(Collected data entries)
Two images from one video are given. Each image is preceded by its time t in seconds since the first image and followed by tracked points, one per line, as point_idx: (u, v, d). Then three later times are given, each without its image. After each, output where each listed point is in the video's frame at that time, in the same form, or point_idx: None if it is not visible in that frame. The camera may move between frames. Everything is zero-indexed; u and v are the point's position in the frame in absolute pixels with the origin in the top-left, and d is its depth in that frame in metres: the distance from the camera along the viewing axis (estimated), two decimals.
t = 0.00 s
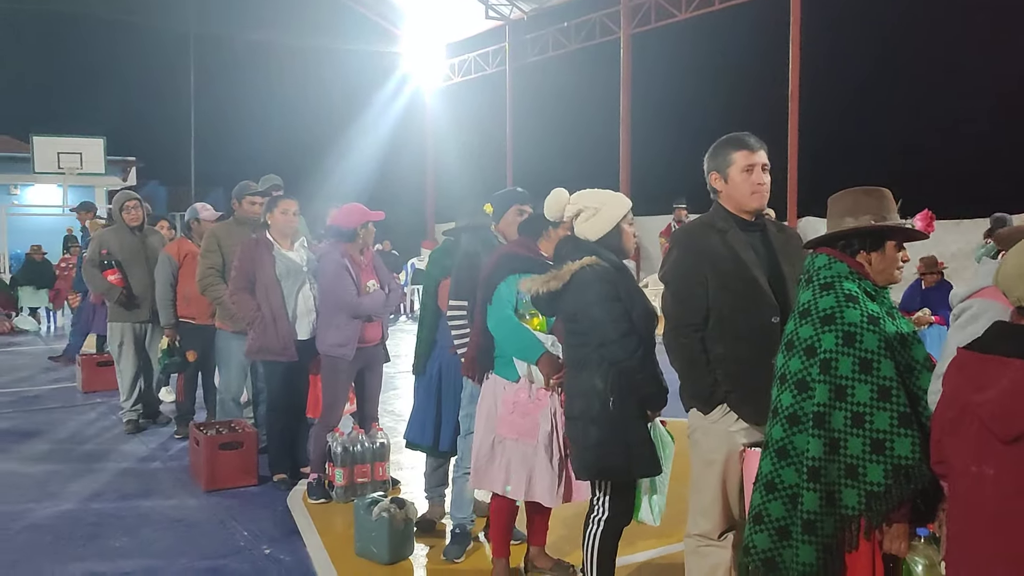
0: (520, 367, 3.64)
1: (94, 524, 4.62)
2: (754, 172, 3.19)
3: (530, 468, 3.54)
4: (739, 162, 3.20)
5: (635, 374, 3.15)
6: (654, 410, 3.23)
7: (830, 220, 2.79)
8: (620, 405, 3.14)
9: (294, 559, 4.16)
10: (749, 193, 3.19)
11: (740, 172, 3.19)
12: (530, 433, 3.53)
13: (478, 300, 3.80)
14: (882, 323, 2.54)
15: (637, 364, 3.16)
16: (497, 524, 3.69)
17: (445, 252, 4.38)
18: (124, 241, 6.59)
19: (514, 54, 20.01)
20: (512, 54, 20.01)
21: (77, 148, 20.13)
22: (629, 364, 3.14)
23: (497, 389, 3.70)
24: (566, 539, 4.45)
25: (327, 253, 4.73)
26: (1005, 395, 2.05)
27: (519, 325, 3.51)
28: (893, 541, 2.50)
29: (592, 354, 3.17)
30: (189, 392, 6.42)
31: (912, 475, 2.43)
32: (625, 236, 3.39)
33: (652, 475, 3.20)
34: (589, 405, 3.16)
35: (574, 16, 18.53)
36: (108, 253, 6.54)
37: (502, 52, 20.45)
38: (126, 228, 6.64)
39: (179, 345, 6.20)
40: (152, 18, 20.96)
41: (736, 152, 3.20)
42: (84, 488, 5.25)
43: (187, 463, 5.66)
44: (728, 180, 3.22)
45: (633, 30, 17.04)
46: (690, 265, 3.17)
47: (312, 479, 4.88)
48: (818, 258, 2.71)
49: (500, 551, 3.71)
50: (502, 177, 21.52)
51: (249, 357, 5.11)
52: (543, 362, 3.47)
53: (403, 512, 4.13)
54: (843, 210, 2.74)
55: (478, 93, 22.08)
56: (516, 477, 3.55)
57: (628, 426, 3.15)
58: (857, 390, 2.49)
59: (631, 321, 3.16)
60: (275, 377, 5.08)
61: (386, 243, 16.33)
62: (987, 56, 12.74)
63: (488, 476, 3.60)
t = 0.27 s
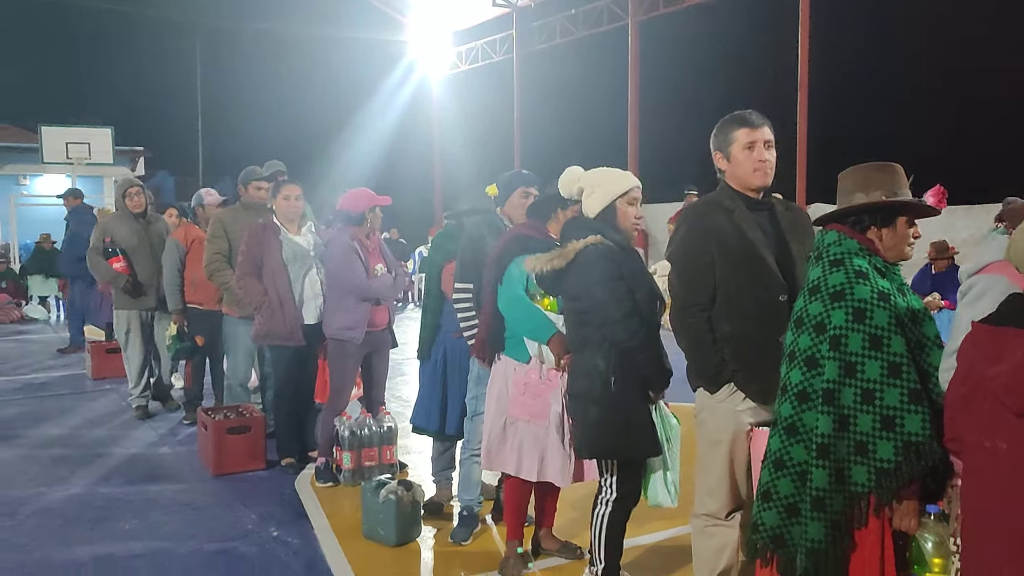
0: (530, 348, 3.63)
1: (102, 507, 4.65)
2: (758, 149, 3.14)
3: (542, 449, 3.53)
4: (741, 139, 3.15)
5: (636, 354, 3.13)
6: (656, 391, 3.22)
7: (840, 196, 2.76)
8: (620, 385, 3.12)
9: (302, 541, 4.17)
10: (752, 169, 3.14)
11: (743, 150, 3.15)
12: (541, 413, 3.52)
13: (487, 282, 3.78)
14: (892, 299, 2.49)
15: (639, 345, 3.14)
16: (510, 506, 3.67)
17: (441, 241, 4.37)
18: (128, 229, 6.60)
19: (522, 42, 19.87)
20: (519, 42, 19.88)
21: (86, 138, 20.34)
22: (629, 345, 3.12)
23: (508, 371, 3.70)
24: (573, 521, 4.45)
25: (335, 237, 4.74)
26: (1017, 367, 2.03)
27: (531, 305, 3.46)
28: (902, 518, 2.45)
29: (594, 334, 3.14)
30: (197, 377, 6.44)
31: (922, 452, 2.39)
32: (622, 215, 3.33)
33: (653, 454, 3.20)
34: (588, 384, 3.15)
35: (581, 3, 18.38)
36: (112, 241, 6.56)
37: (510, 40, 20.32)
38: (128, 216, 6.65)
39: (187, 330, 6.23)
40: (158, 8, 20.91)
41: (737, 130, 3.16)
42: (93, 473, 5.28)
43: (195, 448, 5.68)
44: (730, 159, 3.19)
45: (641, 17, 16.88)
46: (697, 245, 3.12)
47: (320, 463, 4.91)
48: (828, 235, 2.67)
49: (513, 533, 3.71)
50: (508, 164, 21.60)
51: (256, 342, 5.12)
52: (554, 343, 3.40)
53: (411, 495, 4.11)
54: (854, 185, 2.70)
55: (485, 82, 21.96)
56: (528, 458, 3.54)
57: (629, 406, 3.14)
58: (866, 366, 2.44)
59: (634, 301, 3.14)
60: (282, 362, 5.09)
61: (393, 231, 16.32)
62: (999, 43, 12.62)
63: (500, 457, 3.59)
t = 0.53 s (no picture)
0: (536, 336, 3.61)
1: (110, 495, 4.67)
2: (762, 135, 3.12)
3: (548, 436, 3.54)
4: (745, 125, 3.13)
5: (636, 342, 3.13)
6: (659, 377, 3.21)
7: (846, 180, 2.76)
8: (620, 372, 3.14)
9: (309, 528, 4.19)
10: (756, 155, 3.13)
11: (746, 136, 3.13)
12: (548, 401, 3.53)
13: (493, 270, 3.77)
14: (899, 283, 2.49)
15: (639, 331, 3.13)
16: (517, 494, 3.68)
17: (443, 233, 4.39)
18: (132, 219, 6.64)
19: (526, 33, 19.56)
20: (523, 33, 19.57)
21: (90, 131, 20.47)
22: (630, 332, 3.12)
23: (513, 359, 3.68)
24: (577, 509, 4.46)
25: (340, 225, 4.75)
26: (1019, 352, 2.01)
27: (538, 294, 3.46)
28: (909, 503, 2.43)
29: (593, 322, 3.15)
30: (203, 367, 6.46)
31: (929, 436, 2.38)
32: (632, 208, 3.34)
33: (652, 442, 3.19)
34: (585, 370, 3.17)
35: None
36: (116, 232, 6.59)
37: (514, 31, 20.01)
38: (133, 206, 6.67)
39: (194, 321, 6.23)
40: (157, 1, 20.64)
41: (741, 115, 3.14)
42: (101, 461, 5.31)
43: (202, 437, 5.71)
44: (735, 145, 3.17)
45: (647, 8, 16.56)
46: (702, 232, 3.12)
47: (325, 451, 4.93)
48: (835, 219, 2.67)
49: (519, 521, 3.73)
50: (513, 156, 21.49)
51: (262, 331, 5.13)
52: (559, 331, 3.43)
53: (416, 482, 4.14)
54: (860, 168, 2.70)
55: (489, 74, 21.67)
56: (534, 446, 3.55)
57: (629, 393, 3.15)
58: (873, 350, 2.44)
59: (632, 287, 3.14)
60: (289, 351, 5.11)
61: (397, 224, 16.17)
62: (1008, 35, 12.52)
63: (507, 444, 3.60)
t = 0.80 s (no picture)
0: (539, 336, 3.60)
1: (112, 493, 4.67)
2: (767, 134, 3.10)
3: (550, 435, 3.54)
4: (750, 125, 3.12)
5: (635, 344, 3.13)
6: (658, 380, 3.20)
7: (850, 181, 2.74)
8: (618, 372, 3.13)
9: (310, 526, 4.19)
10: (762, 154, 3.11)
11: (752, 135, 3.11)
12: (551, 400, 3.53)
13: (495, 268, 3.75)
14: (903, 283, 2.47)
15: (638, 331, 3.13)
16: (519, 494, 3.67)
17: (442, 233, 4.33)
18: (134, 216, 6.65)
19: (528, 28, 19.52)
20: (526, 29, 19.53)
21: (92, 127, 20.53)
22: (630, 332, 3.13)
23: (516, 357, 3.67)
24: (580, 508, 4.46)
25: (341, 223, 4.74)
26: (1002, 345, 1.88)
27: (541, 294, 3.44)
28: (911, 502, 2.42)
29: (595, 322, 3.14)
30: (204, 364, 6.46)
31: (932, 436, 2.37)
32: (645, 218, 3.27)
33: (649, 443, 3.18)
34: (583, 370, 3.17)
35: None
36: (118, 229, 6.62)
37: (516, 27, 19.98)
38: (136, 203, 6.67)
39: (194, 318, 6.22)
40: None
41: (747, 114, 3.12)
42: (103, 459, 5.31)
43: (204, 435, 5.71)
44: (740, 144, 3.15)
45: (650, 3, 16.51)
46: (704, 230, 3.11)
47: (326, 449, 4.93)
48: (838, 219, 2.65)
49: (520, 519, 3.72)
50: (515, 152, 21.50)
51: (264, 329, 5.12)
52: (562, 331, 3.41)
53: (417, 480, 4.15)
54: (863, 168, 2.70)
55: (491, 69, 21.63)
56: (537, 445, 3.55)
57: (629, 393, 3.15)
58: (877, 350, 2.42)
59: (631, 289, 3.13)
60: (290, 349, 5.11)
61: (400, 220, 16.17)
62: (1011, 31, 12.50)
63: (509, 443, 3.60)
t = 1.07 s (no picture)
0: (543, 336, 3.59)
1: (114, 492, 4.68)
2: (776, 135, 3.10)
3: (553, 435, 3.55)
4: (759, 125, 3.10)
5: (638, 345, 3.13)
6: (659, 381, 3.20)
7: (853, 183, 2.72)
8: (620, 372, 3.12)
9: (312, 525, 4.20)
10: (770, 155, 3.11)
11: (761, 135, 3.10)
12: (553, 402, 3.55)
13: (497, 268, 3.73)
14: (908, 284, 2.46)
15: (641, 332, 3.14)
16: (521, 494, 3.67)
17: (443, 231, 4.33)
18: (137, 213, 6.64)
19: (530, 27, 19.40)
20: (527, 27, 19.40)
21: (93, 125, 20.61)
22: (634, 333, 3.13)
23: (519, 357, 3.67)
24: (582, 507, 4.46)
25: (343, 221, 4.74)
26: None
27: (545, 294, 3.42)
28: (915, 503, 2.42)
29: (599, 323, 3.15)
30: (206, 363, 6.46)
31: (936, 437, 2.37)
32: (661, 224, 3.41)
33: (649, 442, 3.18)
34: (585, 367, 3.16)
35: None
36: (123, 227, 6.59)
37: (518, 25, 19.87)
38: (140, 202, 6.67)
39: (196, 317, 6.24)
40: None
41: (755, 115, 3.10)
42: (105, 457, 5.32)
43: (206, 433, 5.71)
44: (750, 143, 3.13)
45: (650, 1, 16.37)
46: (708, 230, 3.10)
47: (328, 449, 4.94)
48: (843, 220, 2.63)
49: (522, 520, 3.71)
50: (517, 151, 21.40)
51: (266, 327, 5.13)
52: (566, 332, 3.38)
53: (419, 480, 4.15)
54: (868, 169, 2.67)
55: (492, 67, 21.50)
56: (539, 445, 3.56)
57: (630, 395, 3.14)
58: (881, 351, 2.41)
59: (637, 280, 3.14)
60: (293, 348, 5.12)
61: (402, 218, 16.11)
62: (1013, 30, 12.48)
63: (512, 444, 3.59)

● **What to do**
Restate word for word the entries above, starting at the line with "34: (588, 384, 3.15)" and ending at the line with "59: (634, 301, 3.14)", inclusive, and no others.

● **Solved problem**
34: (588, 384, 3.15)
35: (581, 3, 18.38)
36: (112, 241, 6.56)
37: (510, 40, 20.32)
38: (128, 216, 6.65)
39: (187, 330, 6.23)
40: (158, 8, 20.91)
41: (737, 130, 3.16)
42: (93, 473, 5.28)
43: (195, 448, 5.68)
44: (730, 159, 3.19)
45: (641, 17, 16.88)
46: (697, 245, 3.12)
47: (320, 463, 4.91)
48: (828, 235, 2.67)
49: (513, 533, 3.71)
50: (508, 164, 21.60)
51: (256, 342, 5.12)
52: (554, 343, 3.40)
53: (411, 495, 4.11)
54: (854, 185, 2.70)
55: (485, 82, 21.96)
56: (528, 458, 3.54)
57: (629, 406, 3.14)
58: (866, 366, 2.44)
59: (634, 301, 3.14)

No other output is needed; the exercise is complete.